◆ Exercise details
All records below should be repeated exactly, with the pictures left out.

◆ Records for this exercise
###
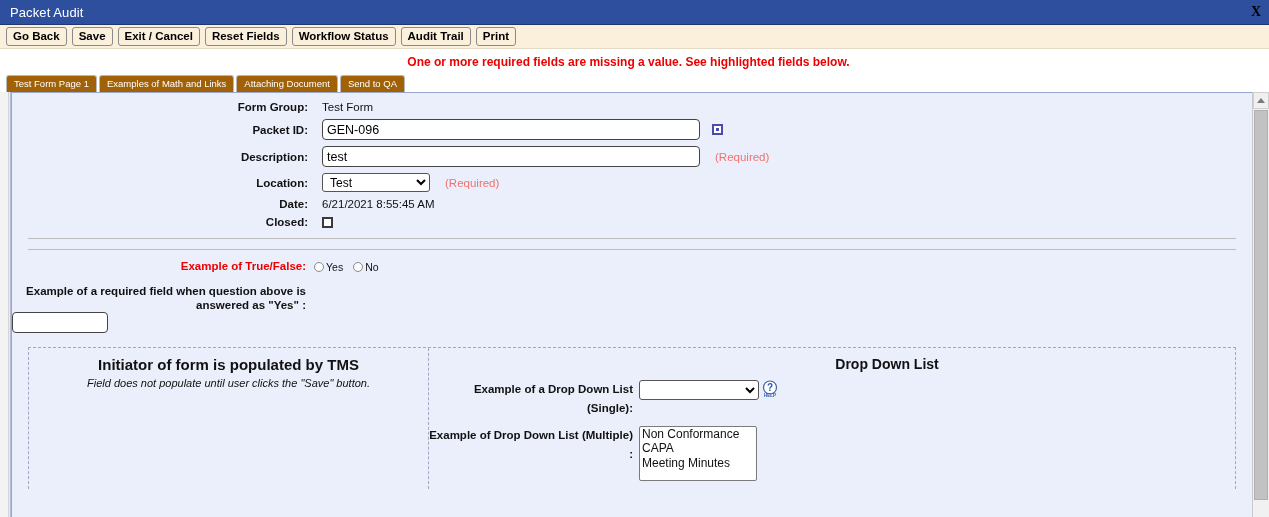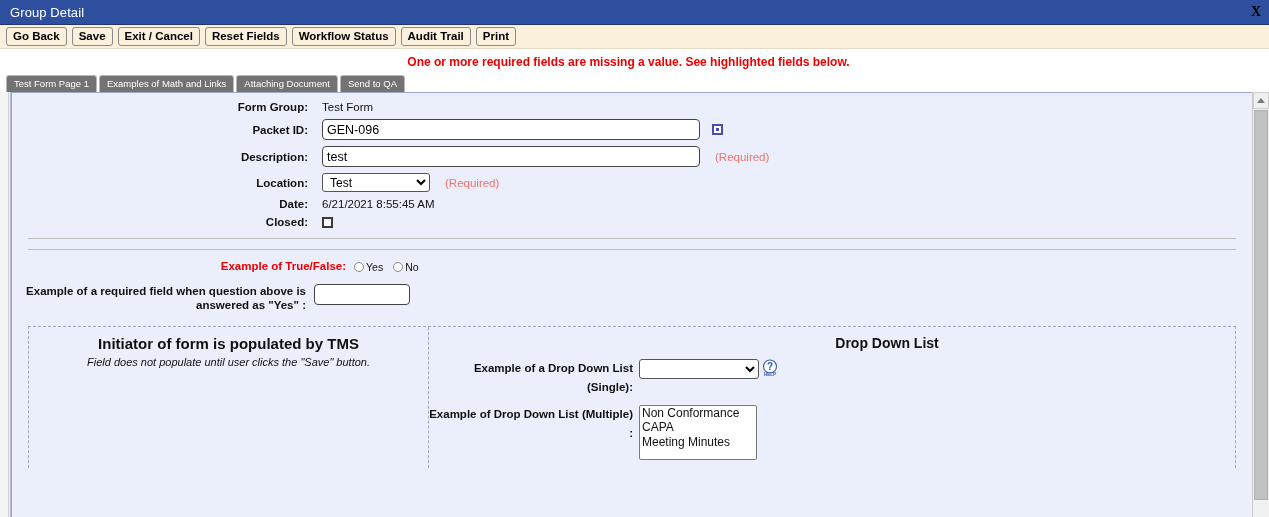--- a/index.html
+++ b/index.html
@@ -357,7 +357,7 @@
 <body>
 
 <div class="titlebar">
-  <div class="titlebar-text">Group Detail</div>
+  <div class="titlebar-text">Packet Audit</div>
   <div class="close-x">X</div>
 </div>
###
◆ Exercise output
--- a/index.html
+++ b/index.html
@@ -357,7 +357,7 @@
 <body>
 
 <div class="titlebar">
-  <div class="titlebar-text">Group Detail</div>
+  <div class="titlebar-text">Packet Audit</div>
   <div class="close-x">X</div>
 </div>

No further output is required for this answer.